Exercise goal — List every line of the entries below that contains the string "fillet", copying each such line in full.

(Lines of data)
● ● ●
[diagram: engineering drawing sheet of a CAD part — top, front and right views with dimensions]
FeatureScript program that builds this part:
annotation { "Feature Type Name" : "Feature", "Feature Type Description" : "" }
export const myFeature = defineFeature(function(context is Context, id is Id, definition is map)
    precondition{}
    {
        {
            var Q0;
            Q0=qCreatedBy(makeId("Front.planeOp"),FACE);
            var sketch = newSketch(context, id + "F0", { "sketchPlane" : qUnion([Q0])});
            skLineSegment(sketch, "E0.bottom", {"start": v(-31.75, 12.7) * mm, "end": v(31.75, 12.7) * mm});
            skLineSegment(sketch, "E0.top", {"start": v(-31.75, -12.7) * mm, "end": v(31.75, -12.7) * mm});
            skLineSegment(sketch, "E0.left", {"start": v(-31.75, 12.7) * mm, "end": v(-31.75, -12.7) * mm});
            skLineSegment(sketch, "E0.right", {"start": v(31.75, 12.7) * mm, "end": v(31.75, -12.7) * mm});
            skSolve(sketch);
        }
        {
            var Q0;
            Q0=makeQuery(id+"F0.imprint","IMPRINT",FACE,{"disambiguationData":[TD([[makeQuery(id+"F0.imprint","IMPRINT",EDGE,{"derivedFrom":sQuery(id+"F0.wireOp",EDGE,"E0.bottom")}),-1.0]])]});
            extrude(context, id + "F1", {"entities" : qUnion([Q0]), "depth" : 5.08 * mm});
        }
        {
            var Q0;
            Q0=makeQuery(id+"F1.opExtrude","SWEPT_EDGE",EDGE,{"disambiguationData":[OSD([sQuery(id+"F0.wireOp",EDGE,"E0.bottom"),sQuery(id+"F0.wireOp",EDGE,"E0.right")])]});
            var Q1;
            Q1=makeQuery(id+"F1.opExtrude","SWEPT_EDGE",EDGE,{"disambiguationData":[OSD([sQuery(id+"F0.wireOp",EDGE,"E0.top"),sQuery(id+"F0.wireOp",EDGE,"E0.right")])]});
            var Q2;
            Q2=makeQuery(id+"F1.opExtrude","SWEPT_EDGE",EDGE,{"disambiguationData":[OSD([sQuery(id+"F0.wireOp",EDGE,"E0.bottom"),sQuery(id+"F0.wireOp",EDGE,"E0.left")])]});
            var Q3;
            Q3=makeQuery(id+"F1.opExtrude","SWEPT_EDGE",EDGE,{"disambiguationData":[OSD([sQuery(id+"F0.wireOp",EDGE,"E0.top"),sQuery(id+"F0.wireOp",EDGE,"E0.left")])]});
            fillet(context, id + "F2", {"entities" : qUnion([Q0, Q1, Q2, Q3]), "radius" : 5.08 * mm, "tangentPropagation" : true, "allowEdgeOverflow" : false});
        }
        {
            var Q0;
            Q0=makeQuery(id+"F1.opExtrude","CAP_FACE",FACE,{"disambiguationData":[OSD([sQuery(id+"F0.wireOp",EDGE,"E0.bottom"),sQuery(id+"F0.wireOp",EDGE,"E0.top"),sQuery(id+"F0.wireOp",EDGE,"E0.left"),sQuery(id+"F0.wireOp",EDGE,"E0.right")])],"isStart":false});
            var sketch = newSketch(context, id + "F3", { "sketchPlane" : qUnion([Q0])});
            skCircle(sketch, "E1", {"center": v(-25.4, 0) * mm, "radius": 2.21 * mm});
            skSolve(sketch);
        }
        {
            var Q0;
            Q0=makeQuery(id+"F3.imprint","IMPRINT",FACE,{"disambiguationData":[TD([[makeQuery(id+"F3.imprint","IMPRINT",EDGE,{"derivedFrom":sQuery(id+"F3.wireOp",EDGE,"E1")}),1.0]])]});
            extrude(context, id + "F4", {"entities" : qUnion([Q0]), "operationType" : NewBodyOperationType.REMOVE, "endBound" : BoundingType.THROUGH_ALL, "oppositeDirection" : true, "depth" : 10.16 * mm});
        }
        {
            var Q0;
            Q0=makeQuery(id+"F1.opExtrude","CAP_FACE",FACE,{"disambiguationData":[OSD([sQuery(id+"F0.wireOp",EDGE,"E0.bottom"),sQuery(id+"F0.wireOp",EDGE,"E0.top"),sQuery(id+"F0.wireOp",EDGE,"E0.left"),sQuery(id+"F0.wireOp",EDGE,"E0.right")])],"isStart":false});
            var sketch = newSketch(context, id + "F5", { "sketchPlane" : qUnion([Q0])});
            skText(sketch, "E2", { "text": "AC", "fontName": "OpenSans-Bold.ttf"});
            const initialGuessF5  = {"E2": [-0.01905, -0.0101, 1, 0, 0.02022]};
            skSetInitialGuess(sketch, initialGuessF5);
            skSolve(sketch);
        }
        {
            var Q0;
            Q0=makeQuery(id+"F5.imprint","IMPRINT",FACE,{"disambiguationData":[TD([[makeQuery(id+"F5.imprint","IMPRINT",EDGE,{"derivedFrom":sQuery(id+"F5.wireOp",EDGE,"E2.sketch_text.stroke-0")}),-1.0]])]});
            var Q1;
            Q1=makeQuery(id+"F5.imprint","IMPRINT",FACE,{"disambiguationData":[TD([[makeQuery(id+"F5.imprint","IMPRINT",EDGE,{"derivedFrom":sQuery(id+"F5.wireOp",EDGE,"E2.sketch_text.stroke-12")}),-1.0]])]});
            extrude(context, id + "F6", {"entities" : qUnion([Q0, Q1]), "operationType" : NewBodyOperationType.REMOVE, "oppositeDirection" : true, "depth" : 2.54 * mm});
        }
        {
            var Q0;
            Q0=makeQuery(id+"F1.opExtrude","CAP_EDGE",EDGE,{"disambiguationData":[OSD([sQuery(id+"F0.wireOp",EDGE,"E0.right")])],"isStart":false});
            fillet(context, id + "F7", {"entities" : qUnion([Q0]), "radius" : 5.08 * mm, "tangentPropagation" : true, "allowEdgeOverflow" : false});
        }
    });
● ● ●
Solution for this problem —
            fillet(context, id + "F2", {"entities" : qUnion([Q0, Q1, Q2, Q3]), "radius" : 5.08 * mm, "tangentPropagation" : true, "allowEdgeOverflow" : false});
            fillet(context, id + "F7", {"entities" : qUnion([Q0]), "radius" : 5.08 * mm, "tangentPropagation" : true, "allowEdgeOverflow" : false});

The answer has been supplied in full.